Aujourd’hui, l’intelligence artificielle diagnostique mieux que bien des médecins. Les patients arrivent avec leurs diagnostics d’Internet, parfois plus documentés que nous, souvent perdus dans l’infobésité. La tentation est grande de déléguer à la machine ce qui est mesurable pour oublier ce qui ne l’est pas. L’humain.
Ivan Illich nous avait prévenus : la pire iatrogénie n’est pas celle des médicaments, mais celle d’une médecine qui, en voulant tout maîtriser, finit par déshumaniser.
Et si c’était justement l’occasion ? Si la puissance croissante des machines libérait enfin le médecin de la tyrannie de l’exactitude pour lui rendre sa vocation première : être tout simplement là ? Prendre la main et écouter. Accompagner la vulnérabilité, donner du sens à l’épreuve, transformer la maladie en expérience habitée.
Comme le disait Karl Jaspers, la médecine n’est pas qu’une science appliquée : elle est une rencontre existentielle.
Refonder la formation, retrouver l’esprit médical
Pour que la médecine redevienne humaine, il faut d’abord changer radicalement la manière dont on forme les médecins.

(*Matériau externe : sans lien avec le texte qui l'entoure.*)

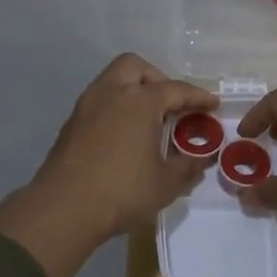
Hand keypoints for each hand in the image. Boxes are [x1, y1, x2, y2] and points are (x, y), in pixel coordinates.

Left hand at [0, 55, 218, 276]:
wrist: (64, 208)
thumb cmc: (122, 191)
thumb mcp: (166, 183)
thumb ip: (188, 166)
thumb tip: (202, 158)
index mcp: (140, 101)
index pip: (176, 90)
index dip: (198, 97)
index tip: (213, 104)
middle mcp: (112, 93)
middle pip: (136, 67)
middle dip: (158, 79)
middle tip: (172, 105)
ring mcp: (87, 106)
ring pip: (113, 80)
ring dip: (133, 91)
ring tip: (149, 120)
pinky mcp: (71, 124)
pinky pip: (100, 101)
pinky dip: (116, 107)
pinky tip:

Aujourd’hui, nous sélectionnons et évaluons sur la capacité à mémoriser temporairement des listes, puis à cocher la bonne case — le tout corrigé par des algorithmes. Nous produisons des champions de QCM… et des praticiens parfois démunis face à la complexité d’un être humain.
Edmund Pellegrino le martelait : la médecine est d’abord un acte moral. Elle exige une phronesis, une sagesse pratique que nulle intelligence artificielle ne pourra jamais incarner. Il nous faut savoir ouvrir les portes à ceux qui ont ces prédispositions et non à des bêtes de concours assoiffées de pouvoir et de titres, comme nous l’avons fait depuis toujours.
Fredrik Svenaeus le résume magnifiquement : la maladie n’est pas une panne biologique, c’est une modification de l’être-au-monde. Le médecin n’est pas un réparateur : il est un interprète de cette transformation.
Retrouver l’âme du soin : un impératif civilisationnel
La mission du médecin reste inchangée depuis Hippocrate : accompagner l’être humain dans le passage de la maladie brute à l’expérience du patient — c’est-à-dire d’un sujet capable de donner sens à ce qui lui arrive.
Plus la technique devient puissante, plus l’humanité du médecin doit devenir intense, sinon c’est tout l’exercice de la médecine qui sera remis en question par les puissances financières en particulier.
L’écran peut poser un diagnostic. Il ne prendra jamais la main d’un souffrant. Il ne dira jamais la parole juste au bon moment. Il n’entendra jamais ce qui n’est pas dit.
Redonner une âme au soin n’est pas une nostalgie romantique. C’est la seule façon de sauver la médecine d’elle-même.
Car une médecine qui perd son humanité finit toujours par perdre sa légitimité, car la technique la plus parfaite ne pourra jamais prendre soin d’une personne.